SET TASK. Rewrite the material from the line with "text 13.2. pareiškėjai, dėl" up to and including the line with "text 11.4.1. veiklą", changing "mokslo ir studijų institucijos" to "universitetai" and leaving everything else as it is.

[start of ENTRIES SHOWN]

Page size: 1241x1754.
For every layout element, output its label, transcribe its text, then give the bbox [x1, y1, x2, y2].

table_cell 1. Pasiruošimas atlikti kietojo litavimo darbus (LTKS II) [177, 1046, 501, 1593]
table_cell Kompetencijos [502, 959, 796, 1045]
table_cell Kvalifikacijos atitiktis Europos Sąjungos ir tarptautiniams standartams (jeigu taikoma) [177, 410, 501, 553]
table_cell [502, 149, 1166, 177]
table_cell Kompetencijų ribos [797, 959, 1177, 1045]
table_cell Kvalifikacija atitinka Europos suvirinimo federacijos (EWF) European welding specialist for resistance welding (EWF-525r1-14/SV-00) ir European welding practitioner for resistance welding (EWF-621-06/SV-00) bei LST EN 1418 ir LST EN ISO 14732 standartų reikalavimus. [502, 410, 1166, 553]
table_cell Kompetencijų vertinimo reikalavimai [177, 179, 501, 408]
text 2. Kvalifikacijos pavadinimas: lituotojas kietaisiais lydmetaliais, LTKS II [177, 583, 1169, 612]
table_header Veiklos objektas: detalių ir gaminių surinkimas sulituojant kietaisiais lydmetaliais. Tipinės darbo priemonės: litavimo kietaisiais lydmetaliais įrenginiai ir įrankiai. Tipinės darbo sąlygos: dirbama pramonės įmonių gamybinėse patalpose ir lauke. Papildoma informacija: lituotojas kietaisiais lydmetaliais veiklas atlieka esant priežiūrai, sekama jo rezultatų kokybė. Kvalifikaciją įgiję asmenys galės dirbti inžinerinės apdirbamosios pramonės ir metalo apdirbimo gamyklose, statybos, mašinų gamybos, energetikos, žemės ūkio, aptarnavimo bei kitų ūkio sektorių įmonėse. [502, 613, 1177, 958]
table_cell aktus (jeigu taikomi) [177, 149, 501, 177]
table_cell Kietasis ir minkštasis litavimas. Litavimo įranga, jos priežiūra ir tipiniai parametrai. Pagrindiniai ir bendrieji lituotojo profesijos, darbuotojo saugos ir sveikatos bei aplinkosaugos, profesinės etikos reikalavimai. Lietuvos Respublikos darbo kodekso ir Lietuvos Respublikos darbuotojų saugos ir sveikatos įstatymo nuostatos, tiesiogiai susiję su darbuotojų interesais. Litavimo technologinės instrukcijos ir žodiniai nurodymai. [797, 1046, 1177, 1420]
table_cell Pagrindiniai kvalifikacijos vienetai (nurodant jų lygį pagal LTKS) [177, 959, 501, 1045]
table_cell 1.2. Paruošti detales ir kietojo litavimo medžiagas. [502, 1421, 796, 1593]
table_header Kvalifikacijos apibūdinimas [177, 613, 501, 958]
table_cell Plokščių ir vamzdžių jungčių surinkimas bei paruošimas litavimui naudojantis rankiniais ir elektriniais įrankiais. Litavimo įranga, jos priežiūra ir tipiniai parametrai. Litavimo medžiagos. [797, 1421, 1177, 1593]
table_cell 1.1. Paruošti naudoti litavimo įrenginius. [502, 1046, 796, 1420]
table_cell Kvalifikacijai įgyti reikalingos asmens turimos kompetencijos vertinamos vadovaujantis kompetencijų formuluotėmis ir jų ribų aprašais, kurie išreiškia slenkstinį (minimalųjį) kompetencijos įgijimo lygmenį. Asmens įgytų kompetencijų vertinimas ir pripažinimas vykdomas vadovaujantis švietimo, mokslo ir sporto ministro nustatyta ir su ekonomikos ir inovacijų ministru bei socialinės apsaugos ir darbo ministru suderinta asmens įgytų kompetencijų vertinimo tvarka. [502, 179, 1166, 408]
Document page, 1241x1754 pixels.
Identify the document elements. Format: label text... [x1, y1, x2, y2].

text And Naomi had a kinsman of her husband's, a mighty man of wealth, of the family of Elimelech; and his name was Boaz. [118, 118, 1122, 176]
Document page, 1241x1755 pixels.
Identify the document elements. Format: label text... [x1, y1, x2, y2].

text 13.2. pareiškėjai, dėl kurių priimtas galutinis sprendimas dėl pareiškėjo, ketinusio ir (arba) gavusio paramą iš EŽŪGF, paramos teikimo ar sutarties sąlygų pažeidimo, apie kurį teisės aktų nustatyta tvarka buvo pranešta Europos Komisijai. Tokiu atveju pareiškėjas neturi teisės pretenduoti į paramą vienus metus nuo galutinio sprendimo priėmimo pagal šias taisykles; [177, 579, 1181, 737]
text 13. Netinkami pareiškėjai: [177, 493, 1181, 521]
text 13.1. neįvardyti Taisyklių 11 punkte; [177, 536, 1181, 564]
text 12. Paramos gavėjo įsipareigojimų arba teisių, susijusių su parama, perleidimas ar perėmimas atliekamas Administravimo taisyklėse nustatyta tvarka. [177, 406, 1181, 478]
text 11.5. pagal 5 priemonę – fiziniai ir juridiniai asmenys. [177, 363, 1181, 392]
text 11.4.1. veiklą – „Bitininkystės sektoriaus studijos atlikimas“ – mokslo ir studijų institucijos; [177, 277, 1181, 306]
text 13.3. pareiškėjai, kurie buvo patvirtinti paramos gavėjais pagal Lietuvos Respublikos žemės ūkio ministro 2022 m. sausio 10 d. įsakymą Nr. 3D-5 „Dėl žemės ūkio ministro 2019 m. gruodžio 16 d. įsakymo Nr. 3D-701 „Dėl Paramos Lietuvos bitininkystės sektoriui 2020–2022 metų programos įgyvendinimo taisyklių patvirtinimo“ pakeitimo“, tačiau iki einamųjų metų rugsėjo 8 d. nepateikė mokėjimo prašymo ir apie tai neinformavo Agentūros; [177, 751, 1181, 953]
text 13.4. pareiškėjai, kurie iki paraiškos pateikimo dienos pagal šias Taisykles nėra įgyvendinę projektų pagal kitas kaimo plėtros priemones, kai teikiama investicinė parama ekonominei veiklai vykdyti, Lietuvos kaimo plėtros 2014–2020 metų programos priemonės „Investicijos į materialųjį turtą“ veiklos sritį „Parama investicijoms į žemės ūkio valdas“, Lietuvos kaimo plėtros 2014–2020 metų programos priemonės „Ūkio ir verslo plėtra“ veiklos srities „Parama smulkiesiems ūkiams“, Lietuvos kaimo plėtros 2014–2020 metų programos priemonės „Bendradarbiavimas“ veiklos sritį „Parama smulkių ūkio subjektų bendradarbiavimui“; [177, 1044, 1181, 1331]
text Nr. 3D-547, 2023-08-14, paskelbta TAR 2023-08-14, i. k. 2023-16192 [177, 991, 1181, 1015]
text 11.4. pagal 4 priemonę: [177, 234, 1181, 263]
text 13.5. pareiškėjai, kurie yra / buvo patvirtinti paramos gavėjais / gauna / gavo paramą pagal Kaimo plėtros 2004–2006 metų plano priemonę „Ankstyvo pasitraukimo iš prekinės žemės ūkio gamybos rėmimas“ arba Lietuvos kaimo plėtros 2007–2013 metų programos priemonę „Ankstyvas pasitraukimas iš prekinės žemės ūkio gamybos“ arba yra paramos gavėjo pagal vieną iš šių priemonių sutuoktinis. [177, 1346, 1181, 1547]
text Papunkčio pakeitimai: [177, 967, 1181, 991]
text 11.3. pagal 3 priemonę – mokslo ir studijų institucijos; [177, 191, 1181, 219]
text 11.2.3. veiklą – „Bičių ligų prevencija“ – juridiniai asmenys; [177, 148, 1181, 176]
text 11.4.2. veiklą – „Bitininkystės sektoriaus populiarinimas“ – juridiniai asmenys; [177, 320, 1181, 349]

[end of ENTRIES SHOWN]

FULL ANSWER.
text 13.2. pareiškėjai, dėl kurių priimtas galutinis sprendimas dėl pareiškėjo, ketinusio ir (arba) gavusio paramą iš EŽŪGF, paramos teikimo ar sutarties sąlygų pažeidimo, apie kurį teisės aktų nustatyta tvarka buvo pranešta Europos Komisijai. Tokiu atveju pareiškėjas neturi teisės pretenduoti į paramą vienus metus nuo galutinio sprendimo priėmimo pagal šias taisykles; [177, 579, 1181, 737]
text 13. Netinkami pareiškėjai: [177, 493, 1181, 521]
text 13.1. neįvardyti Taisyklių 11 punkte; [177, 536, 1181, 564]
text 12. Paramos gavėjo įsipareigojimų arba teisių, susijusių su parama, perleidimas ar perėmimas atliekamas Administravimo taisyklėse nustatyta tvarka. [177, 406, 1181, 478]
text 11.5. pagal 5 priemonę – fiziniai ir juridiniai asmenys. [177, 363, 1181, 392]
text 11.4.1. veiklą – „Bitininkystės sektoriaus studijos atlikimas“ – universitetai; [177, 277, 1181, 306]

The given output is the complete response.